Research

Understanding Higher-Order Chromatin Structure

A major focus of the lab is to understand how chromosomes fold in the interphase nucleus and how this affects patterns of gene expression. We used the Hi-C method to study higher order chromatin structure in human and mouse cells during the course of cellular differentiation. We observed that chromosomes appeared to be folded into a series of self-associating regions that we termed “Topological Domains” (also terms Topologically Associating Domains or TADs). These structures were defined based on the fact that they were regions of the genome where there were many interactions within the domain but few between neighboring domains. In this regard, they represent a mechanism for compartmentalization of our genome. We observed that the patterns of TADs were highly stable between cell types, and appeared to be well conserved between mice and humans, suggesting that these are a fundamental organizing principle of mammalian genomes. Functionally, TADs appear to restrict enhancer-promoter interactions in the genome, suggesting that they serve a role in functional compartmentalization of regulatory regions. Future work in the lab will focus on understanding the mechanism of TAD formation, the consequences of disruption to TADs, and the mechanisms that TADs use to refine the landscape of enhancer-promoter communication.

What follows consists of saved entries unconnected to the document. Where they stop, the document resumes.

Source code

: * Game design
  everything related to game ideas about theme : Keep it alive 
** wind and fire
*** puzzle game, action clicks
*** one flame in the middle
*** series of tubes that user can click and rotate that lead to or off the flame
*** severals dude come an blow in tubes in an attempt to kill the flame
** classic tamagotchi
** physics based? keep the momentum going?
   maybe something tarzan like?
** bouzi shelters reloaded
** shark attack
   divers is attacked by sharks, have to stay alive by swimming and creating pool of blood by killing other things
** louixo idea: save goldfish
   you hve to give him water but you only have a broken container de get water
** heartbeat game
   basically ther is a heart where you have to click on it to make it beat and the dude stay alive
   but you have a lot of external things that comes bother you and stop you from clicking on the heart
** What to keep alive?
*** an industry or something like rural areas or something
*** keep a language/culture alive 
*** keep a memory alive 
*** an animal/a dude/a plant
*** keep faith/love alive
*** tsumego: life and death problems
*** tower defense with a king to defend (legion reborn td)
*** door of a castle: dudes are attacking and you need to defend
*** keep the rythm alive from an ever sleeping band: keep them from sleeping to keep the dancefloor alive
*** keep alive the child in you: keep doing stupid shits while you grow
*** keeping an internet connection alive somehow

Using 3D chromatin structure as a genome sequencing tool

During the course of our work characterizing higher-order chromatin structure, we realized that the method we used, Hi-C, could be co-opted to address a fundamentally different problem, that of haplotype phasing. While current whole genome sequencing strategies are adept at identifying genotypes in an individual, determining which genotypes occur on each parental allele remains challenging. This process of determining how genotypes co-occur on each parental allele (or haplotype), is termed haplotype phasing. In the past, scientists have used a variety of methods to phase haplotypes, ranging from using population genetics based approaches to next-gen sequencing methodologies. However, many of these methods either yield low quality phasing information or are technically challenging and limited in scale. We were able to demonstrate that Hi-C data could be used to phase chromosome-span haplotypes within an individual with high resolution and accuracy. We have taken advantage of this approach in order to use haplotype information within an individual to study variation in gene expression between alleles. Using this information, we, as well as others, have observed evidence of extensive allele-biased gene expression. Future work in the lab will focus on developing methodologies to further improve haplotype phasing, as well as using Hi-C data to address additional challenges in whole genome sequencing. The information derived from phased haplotypes can be used to understand how genetic variation can contribute to differences in gene expression between individuals, and how this may be related to human health and disease.